Bachri menyoroti 10 program prioritas yang menjadi fokus dalam Triwulan I, mencakup pengendalian inflasi, percepatan penurunan stunting, pembinaan pengelolaan BUMD, optimalisasi pelayanan publik, dan penurunan angka pengangguran terbuka.
Selain itu, Pemkab Bogor juga berupaya menurunkan angka kemiskinan ekstrem, meningkatkan layanan dan derajat kesehatan masyarakat, merealisasikan penyerapan anggaran, mengembangkan kegiatan unggulan, serta meningkatkan kemudahan pelayanan perizinan.

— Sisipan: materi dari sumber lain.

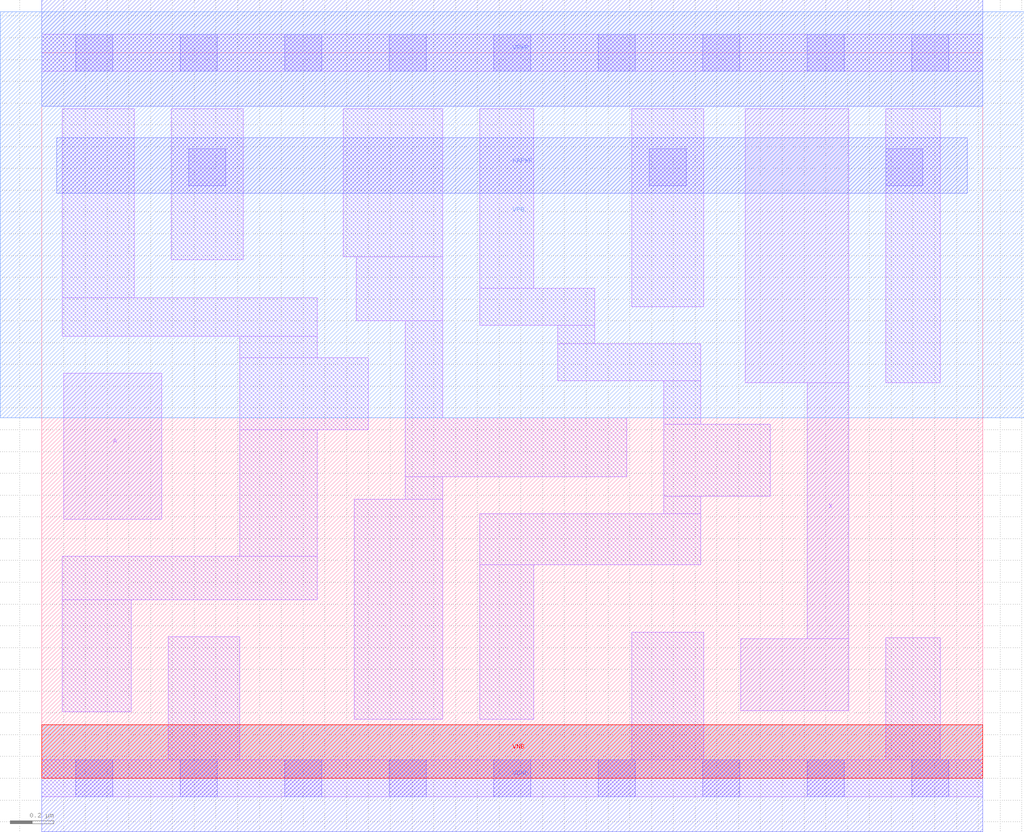
<source format=lef>
# Copyright 2020 The SkyWater PDK Authors
#
# Licensed under the Apache License, Version 2.0 (the "License");
# you may not use this file except in compliance with the License.
# You may obtain a copy of the License at
#
#     https://www.apache.org/licenses/LICENSE-2.0
#
# Unless required by applicable law or agreed to in writing, software
# distributed under the License is distributed on an "AS IS" BASIS,
# WITHOUT WARRANTIES OR CONDITIONS OF ANY KIND, either express or implied.
# See the License for the specific language governing permissions and
# limitations under the License.
#
# SPDX-License-Identifier: Apache-2.0

VERSION 5.7 ;
  NOWIREEXTENSIONATPIN ON ;
  DIVIDERCHAR "/" ;
  BUSBITCHARS "[]" ;
MACRO sky130_fd_sc_lp__dlybuf4s15kapwr_2
  CLASS CORE ;
  FOREIGN sky130_fd_sc_lp__dlybuf4s15kapwr_2 ;
  ORIGIN  0.000000  0.000000 ;
  SIZE  4.320000 BY  3.330000 ;
  SYMMETRY X Y ;
  SITE unit ;
  PIN A
    ANTENNAGATEAREA  0.252000 ;
    DIRECTION INPUT ;
    USE SIGNAL ;
    PORT
      LAYER li1 ;
        RECT 0.100000 1.190000 0.550000 1.860000 ;
    END
  END A
  PIN X
    ANTENNADIFFAREA  0.470400 ;
    DIRECTION OUTPUT ;
    USE SIGNAL ;
    PORT
      LAYER li1 ;
        RECT 3.210000 0.310000 3.705000 0.640000 ;
        RECT 3.230000 1.815000 3.705000 3.075000 ;
        RECT 3.515000 0.640000 3.705000 1.815000 ;
    END
  END X
  PIN KAPWR
    DIRECTION INOUT ;
    USE POWER ;
    PORT
      LAYER met1 ;
        RECT 0.070000 2.685000 4.250000 2.940000 ;
    END
  END KAPWR
  PIN VGND
    DIRECTION INOUT ;
    USE GROUND ;
    PORT
      LAYER met1 ;
        RECT 0.000000 -0.245000 4.320000 0.245000 ;
    END
  END VGND
  PIN VNB
    DIRECTION INOUT ;
    USE GROUND ;
    PORT
      LAYER pwell ;
        RECT 0.000000 0.000000 4.320000 0.245000 ;
    END
  END VNB
  PIN VPB
    DIRECTION INOUT ;
    USE POWER ;
    PORT
      LAYER nwell ;
        RECT -0.190000 1.655000 4.510000 3.520000 ;
    END
  END VPB
  PIN VPWR
    DIRECTION INOUT ;
    USE POWER ;
    PORT
      LAYER met1 ;
        RECT 0.000000 3.085000 4.320000 3.575000 ;
    END
  END VPWR
  OBS
    LAYER li1 ;
      RECT 0.000000 -0.085000 4.320000 0.085000 ;
      RECT 0.000000  3.245000 4.320000 3.415000 ;
      RECT 0.095000  0.305000 0.410000 0.820000 ;
      RECT 0.095000  0.820000 1.265000 1.020000 ;
      RECT 0.095000  2.030000 1.265000 2.205000 ;
      RECT 0.095000  2.205000 0.425000 3.075000 ;
      RECT 0.580000  0.085000 0.910000 0.650000 ;
      RECT 0.595000  2.380000 0.925000 3.075000 ;
      RECT 0.910000  1.020000 1.265000 1.600000 ;
      RECT 0.910000  1.600000 1.500000 1.930000 ;
      RECT 0.910000  1.930000 1.265000 2.030000 ;
      RECT 1.385000  2.395000 1.840000 3.075000 ;
      RECT 1.435000  0.270000 1.840000 1.280000 ;
      RECT 1.445000  2.100000 1.840000 2.395000 ;
      RECT 1.670000  1.280000 1.840000 1.385000 ;
      RECT 1.670000  1.385000 2.685000 1.655000 ;
      RECT 1.670000  1.655000 1.840000 2.100000 ;
      RECT 2.010000  0.270000 2.260000 0.980000 ;
      RECT 2.010000  0.980000 3.025000 1.215000 ;
      RECT 2.010000  2.080000 2.540000 2.250000 ;
      RECT 2.010000  2.250000 2.260000 3.075000 ;
      RECT 2.370000  1.825000 3.025000 1.995000 ;
      RECT 2.370000  1.995000 2.540000 2.080000 ;
      RECT 2.710000  0.085000 3.040000 0.670000 ;
      RECT 2.710000  2.165000 3.040000 3.075000 ;
      RECT 2.855000  1.215000 3.025000 1.295000 ;
      RECT 2.855000  1.295000 3.345000 1.625000 ;
      RECT 2.855000  1.625000 3.025000 1.825000 ;
      RECT 3.875000  0.085000 4.125000 0.645000 ;
      RECT 3.875000  1.815000 4.125000 3.075000 ;
    LAYER mcon ;
      RECT 0.155000 -0.085000 0.325000 0.085000 ;
      RECT 0.155000  3.245000 0.325000 3.415000 ;
      RECT 0.635000 -0.085000 0.805000 0.085000 ;
      RECT 0.635000  3.245000 0.805000 3.415000 ;
      RECT 0.675000  2.720000 0.845000 2.890000 ;
      RECT 1.115000 -0.085000 1.285000 0.085000 ;
      RECT 1.115000  3.245000 1.285000 3.415000 ;
      RECT 1.595000 -0.085000 1.765000 0.085000 ;
      RECT 1.595000  3.245000 1.765000 3.415000 ;
      RECT 2.075000 -0.085000 2.245000 0.085000 ;
      RECT 2.075000  3.245000 2.245000 3.415000 ;
      RECT 2.555000 -0.085000 2.725000 0.085000 ;
      RECT 2.555000  3.245000 2.725000 3.415000 ;
      RECT 2.790000  2.720000 2.960000 2.890000 ;
      RECT 3.035000 -0.085000 3.205000 0.085000 ;
      RECT 3.035000  3.245000 3.205000 3.415000 ;
      RECT 3.515000 -0.085000 3.685000 0.085000 ;
      RECT 3.515000  3.245000 3.685000 3.415000 ;
      RECT 3.875000  2.720000 4.045000 2.890000 ;
      RECT 3.995000 -0.085000 4.165000 0.085000 ;
      RECT 3.995000  3.245000 4.165000 3.415000 ;
  END
END sky130_fd_sc_lp__dlybuf4s15kapwr_2
END LIBRARY

</source>
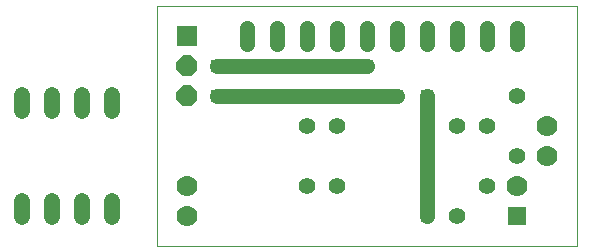
<source format=gtl>
G75*
%MOIN*%
%OFA0B0*%
%FSLAX25Y25*%
%IPPOS*%
%LPD*%
%AMOC8*
5,1,8,0,0,1.08239X$1,22.5*
%
%ADD10C,0.00000*%
%ADD11C,0.05543*%
%ADD12C,0.07000*%
%ADD13R,0.06300X0.06300*%
%ADD14C,0.05150*%
%ADD15OC8,0.07000*%
%ADD16R,0.07000X0.07000*%
%ADD17C,0.05200*%
%ADD18C,0.05000*%
%ADD19R,0.03962X0.03962*%
D10*
X0059200Y0002682D02*
X0059200Y0082682D01*
X0199200Y0082682D01*
X0199200Y0002682D01*
X0059200Y0002682D01*
D11*
X0109200Y0022682D03*
X0119200Y0022682D03*
X0159200Y0012682D03*
X0169200Y0022682D03*
X0179200Y0032682D03*
X0169200Y0042682D03*
X0159200Y0042682D03*
X0179200Y0052682D03*
X0119200Y0042682D03*
X0109200Y0042682D03*
D12*
X0069200Y0022682D03*
X0069200Y0012682D03*
X0179200Y0022682D03*
X0189200Y0032682D03*
X0189200Y0042682D03*
D13*
X0179200Y0012682D03*
D14*
X0179200Y0070107D02*
X0179200Y0075257D01*
X0169200Y0075257D02*
X0169200Y0070107D01*
X0159200Y0070107D02*
X0159200Y0075257D01*
X0149200Y0075257D02*
X0149200Y0070107D01*
X0139200Y0070107D02*
X0139200Y0075257D01*
X0129200Y0075257D02*
X0129200Y0070107D01*
X0119200Y0070107D02*
X0119200Y0075257D01*
X0109200Y0075257D02*
X0109200Y0070107D01*
X0099200Y0070107D02*
X0099200Y0075257D01*
X0089200Y0075257D02*
X0089200Y0070107D01*
D15*
X0069200Y0062682D03*
X0069200Y0052682D03*
D16*
X0069200Y0072682D03*
D17*
X0014200Y0017682D02*
X0014200Y0012482D01*
X0024200Y0012482D02*
X0024200Y0017682D01*
X0034200Y0017682D02*
X0034200Y0012482D01*
X0044200Y0012482D02*
X0044200Y0017682D01*
X0044200Y0047682D02*
X0044200Y0052882D01*
X0034200Y0052882D02*
X0034200Y0047682D01*
X0024200Y0047682D02*
X0024200Y0052882D01*
X0014200Y0052882D02*
X0014200Y0047682D01*
D18*
X0079200Y0052682D02*
X0139200Y0052682D01*
X0149200Y0052682D02*
X0149200Y0012682D01*
X0129200Y0062682D02*
X0079200Y0062682D01*
D19*
X0079200Y0062682D03*
X0079200Y0052682D03*
X0129200Y0062682D03*
X0139200Y0052682D03*
X0149200Y0052682D03*
X0149200Y0012682D03*
M02*

</source>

Salah satu capaian yang menjadi sorotan adalah realisasi penyerapan anggaran yang mencapai 95,12%, sementara realisasi pendapatan bahkan melampaui target dengan angka 100,1%.
“Ini prestasi yang luar biasa. Data capaian kita dalam beberapa aspek juga sangat luar biasa, seperti stunting yang turun dari 27,6% berdasarkan SKI menjadi 7,49% menurut SSGI 2024, penurunan mencapai lebih dari 20%,” ungkap Bachril.
Bachril juga mengucapkan terima kasih kepada seluruh Kepala Perangkat Daerah dan Badan di Kabupaten Bogor yang telah bekerja sama untuk mencapai hasil terbaik.
Sekda Kabupaten Bogor, Ajat Rochmat Jatnika, yang turut mendampingi dalam penyampaian laporan, menambahkan bahwa laporan ini memberikan gambaran before and after dari berbagai upaya yang dilakukan.
“Kita sampaikan secara umum apa yang sudah dilakukan dan capaian yang diraih dengan hasil baik di 10 aspek prioritas,” jelasnya.
Meskipun mendapat apresiasi, Ajat menyebutkan bahwa Pemkab Bogor juga menerima masukan dan saran yang konstruktif dari tim penilai.
“Hal ini menjadi motivasi bagi kami untuk terus memperbaiki dan meningkatkan kinerja di masa mendatang,” tutupnya.